Going by the US and international corporate media, the recent troubles appear to be a fallout of the intransigence and foolhardiness of Congressional Republicans. What is missed out in such simplistic accounts is the source of what happened in August 2011 and October 2013: the peculiarity of the US economy and polity, of its international position, seen in the wider context of the general crisis of neoliberal capitalism.

The peculiarity or defining paradox of the US political economy today is this. Unlike in the past, when it was an ascending power both in the economic and military senses, the world’s largest economy now finds itself in a phase of historical decline (measured in terms of share of world GDP, trade and manufacture, etc) but continues to be the lone, unchallenged military superpower. It relies on the second aspect to counteract the first, using the military muscle to grab and control oil, gas and other natural resources. This is why the US economy perforce remains predominantly a war economy, where arms and ammunitions, war technology and post-war reconstruction fetch endless contracts and profits for the country and its corporations. There is a subtle change, however: the traditional model of military-industrial complex has been upgraded, in this era of financial capital, to what an analyst aptly called Pentagon-Wall Street economy, where Wall Street bankers control a lion’s share of war industries. But this model can sustain itself only on a rapidly rising national debt which is required to finance huge military expenditure, to compensate for revenue losses caused by huge tax cuts and other concessions to the corporation’s and rich individuals, and lately, for bailing out greedy, reckless financial institutions in crisis. The towering mountain of debt can be managed so long as the national currency of America is accepted as the international currency and US Government securities are trusted as the safest investment option. This trust has received a body blow from the recently displayed “political brinkmanship and reduced financing flexibility” – as Fitch put it -- and a likely repetition next year will erode it further. And that is really ominous for America.
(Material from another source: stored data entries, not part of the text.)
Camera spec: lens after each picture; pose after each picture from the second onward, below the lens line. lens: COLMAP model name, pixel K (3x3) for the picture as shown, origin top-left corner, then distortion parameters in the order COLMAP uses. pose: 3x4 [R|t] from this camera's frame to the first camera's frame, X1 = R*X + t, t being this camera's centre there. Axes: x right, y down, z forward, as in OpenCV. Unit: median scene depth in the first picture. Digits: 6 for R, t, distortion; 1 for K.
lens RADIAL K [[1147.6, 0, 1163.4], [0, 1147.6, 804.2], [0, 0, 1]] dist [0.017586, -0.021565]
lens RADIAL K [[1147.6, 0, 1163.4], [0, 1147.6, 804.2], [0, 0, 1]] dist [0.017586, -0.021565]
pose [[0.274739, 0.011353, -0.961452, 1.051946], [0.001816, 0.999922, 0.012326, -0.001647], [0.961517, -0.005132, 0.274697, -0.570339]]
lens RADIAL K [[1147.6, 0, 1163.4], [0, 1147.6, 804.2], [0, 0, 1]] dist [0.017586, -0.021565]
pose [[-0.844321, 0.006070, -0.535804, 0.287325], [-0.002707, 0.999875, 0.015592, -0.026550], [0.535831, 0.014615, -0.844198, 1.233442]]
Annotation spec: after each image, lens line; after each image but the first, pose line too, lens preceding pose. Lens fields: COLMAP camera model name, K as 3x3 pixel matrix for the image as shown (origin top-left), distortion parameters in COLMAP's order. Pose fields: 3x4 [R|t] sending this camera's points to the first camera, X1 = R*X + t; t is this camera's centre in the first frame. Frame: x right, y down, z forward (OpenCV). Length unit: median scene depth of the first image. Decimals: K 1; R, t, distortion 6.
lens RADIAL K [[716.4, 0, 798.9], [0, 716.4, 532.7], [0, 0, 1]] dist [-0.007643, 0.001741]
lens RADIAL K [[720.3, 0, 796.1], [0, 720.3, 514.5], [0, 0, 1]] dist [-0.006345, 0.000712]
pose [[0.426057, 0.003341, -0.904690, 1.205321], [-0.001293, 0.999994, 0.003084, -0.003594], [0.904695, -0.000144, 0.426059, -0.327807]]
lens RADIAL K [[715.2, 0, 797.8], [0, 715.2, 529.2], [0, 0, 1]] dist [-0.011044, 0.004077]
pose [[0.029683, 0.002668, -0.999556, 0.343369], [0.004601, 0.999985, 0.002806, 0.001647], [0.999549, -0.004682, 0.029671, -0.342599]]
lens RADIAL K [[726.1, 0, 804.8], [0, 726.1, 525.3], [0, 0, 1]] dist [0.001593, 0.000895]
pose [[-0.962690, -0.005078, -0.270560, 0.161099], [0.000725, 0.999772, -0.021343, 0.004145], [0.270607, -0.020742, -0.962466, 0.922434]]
As state-run Chinese news agency Xinhua commented, the deal “was no more than prolonging the fuse of the U.S. debt bomb one inch longer.”

In a way the recent turmoil in the corridors of power showcases a prolonged struggle between two historical tendencies: financial profligacy or excessive sovereign (and also private) borrowing to augment/maintain private profit and macroeconomic growth versus attempts to control it through a series of legislation starting from the Second Liberty Bond Act of 1917. Dilemma over this trade-off between borrowed prosperity and financial discipline is likely to flare up again and again in various forms in the years to come. And when that happens in the Mecca of capitalism, surely that means something for the world economic order.